Entendo que essa é uma das questões mais difíceis de resolver. Há, genericamente e sobretudo, uma transferência das receitas anteriormente alocadas ao exercício do jornalismo por via da publicidade, que hoje deixaram de financiar o jornalismo e se dividiram, designadamente, por grandes plataformas tecnológicas, grandes distribuidores de conteúdos e nas redes sociais. Quando os distribuidores de notícias não pagaram nada, ou quase nada, pela sua produção, e os algoritmos permitem que os anunciantes se dirijam diretamente a grupos específicos, em função do que sabem dos nossos perfis e dos nossos hábitos, o modelo tradicional dos média e do jornalismo em particular está obviamente em causa. No fundo, estamos a assistir ao fim de um modelo virtuoso, em que os anúncios garantiam em simultâneo o pagamento do exercício do jornalismo – o trabalho dos profissionais – e rendimento aos detentores dos media. No fundo, o conteúdo podia ser uma preocupação quase isolada das preocupações comerciais, porque o saldo era por regra positivo para todos. Hoje, com a diminuição flagrante desse tipo de renda, é lógico que o jornalismo tem de encontrar formas alternativas de se financiar. Mas não é fácil. E faz sentido discutir que tipo de financiamento público é preciso, e possível, garantir, seja aos meios de comunicação, seja aos públicos, como os jovens, por exemplo, para reforçar o consumo de informação e prover a sustentabilidade de vários meios.
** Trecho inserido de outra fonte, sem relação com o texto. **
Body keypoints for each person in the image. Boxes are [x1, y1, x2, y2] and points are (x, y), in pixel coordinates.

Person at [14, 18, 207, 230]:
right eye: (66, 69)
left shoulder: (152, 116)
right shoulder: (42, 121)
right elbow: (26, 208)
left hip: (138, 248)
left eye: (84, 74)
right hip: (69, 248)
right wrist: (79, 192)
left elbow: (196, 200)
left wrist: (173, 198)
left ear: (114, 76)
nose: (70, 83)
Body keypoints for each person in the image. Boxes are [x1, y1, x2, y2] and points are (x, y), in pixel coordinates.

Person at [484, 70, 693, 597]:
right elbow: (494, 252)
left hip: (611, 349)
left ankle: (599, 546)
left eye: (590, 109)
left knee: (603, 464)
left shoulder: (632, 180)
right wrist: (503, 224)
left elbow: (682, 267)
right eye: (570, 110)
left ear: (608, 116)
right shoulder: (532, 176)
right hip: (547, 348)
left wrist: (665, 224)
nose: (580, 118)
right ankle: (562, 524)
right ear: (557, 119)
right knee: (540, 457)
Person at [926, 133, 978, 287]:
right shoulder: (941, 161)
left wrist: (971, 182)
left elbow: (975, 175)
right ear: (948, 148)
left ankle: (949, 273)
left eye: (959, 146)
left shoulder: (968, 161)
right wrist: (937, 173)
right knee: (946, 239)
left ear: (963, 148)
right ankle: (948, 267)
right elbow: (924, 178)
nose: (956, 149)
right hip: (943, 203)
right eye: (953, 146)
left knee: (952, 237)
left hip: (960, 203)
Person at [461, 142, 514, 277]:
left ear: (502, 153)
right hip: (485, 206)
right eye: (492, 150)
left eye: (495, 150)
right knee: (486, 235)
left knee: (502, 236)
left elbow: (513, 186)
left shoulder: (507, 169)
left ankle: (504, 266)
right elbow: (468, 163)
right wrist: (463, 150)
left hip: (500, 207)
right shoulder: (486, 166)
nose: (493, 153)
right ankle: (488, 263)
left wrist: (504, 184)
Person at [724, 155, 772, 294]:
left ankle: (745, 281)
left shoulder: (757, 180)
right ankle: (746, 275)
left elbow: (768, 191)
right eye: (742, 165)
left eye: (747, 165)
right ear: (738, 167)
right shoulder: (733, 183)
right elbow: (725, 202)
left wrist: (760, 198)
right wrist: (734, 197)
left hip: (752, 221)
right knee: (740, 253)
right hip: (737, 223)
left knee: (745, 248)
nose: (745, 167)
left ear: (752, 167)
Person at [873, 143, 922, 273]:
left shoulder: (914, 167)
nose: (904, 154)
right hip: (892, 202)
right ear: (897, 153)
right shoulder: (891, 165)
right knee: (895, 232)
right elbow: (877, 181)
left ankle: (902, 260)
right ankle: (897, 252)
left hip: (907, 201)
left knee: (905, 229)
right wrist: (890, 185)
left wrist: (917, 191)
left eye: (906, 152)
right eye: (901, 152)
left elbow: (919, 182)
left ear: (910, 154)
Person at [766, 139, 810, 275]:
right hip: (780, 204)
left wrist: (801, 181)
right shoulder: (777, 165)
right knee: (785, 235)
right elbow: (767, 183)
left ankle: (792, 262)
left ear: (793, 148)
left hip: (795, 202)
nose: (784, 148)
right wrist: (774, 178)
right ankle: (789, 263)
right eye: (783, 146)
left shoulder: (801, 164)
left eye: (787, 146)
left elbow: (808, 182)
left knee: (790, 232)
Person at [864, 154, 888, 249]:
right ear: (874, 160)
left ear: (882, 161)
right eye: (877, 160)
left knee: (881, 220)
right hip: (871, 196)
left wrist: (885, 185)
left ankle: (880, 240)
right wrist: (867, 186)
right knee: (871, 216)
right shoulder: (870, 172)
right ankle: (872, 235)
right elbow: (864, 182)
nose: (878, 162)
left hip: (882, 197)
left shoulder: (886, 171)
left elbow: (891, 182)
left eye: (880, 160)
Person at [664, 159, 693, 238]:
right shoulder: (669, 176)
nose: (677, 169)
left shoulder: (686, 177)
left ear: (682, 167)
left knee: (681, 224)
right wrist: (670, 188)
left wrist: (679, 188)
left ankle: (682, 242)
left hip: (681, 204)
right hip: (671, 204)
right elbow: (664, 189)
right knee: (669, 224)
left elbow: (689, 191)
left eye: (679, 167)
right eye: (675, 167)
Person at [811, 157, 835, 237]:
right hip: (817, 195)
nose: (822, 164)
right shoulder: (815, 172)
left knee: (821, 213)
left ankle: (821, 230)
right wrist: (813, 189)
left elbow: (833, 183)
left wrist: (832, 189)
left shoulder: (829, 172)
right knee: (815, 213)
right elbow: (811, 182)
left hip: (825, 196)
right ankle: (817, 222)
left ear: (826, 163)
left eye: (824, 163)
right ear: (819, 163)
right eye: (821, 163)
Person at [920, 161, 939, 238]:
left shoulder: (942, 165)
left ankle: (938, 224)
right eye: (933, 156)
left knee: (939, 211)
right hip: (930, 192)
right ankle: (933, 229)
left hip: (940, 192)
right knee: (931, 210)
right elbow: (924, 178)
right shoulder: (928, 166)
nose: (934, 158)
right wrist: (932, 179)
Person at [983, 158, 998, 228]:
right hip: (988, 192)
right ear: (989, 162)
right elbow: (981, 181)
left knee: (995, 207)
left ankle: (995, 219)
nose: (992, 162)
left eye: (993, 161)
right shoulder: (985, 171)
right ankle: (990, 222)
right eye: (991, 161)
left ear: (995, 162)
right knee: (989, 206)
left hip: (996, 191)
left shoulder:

Qual a sua opinião sobre uma possível privatização da RTP?
Sou necessariamente suspeito, mas sempre fui defensor da existência de uma televisão pública, o que considero ainda mais relevante nos tempos que correm, até pelo que decorre da resposta anterior. A diferenciação de conteúdos que é garantida pelos órgãos de comunicação públicos, seja na informação, no entretenimento ou na ficção é uma missão que, no curto prazo, me parece até ser injusto que se exija aos privados. Acresce que me parece que se otimizou, nos últimos anos, a relação da televisão e da rádio públicas com a tutela, o que reduziu bastante o ruído sobre alegada interferência do poder político. Concretamente no caso da RTP parece-me muito relevante que continue a ser, como tem sido, referida pelos portugueses como uma marca de confiança.
Acha que o jornalismo investigativo e de qualidade pode sobreviver num ambiente digital cada vez mais dependente de cliques e anúncios?
Eu sou otimista. O momento é delicado, como já disse, mas se há um tipo de jornalismo que me parece que pode sobreviver, é esse, pois é o que se vai diferenciar, claramente, do jogo de click baits, de procura de reações imediatas e emocionais, do leitor que vê apenas o título e depois já não se interessa pelo resto da história. Mas isto não pode ser um esforço só do jornalismo, senão está condenado ao insucesso, é precisa a colaboração dos poderes públicos, das escolas, das faculdades, uma atenção das famílias, desde logo, para a importância do consumo de (boa) informação. Tem havido muitos estudos – faço vários programas com dados de estudos que saem das universidades, que são completamente decisivos para um retrato do país, mas é preciso que as pessoas, os públicos se interessem por eles. Parece-me que as universidades em Portugal, várias delas, já perceberam que há aqui não só uma oportunidade de mostrar o que produzem, mas de interferir na sociedade, no melhor sentido, formando a opinião com base em dados concretos e trabalhados empiricamente. Não tenho dúvida – o exercício do jornalismo é uma responsabilidade da sociedade, de todos mesmo.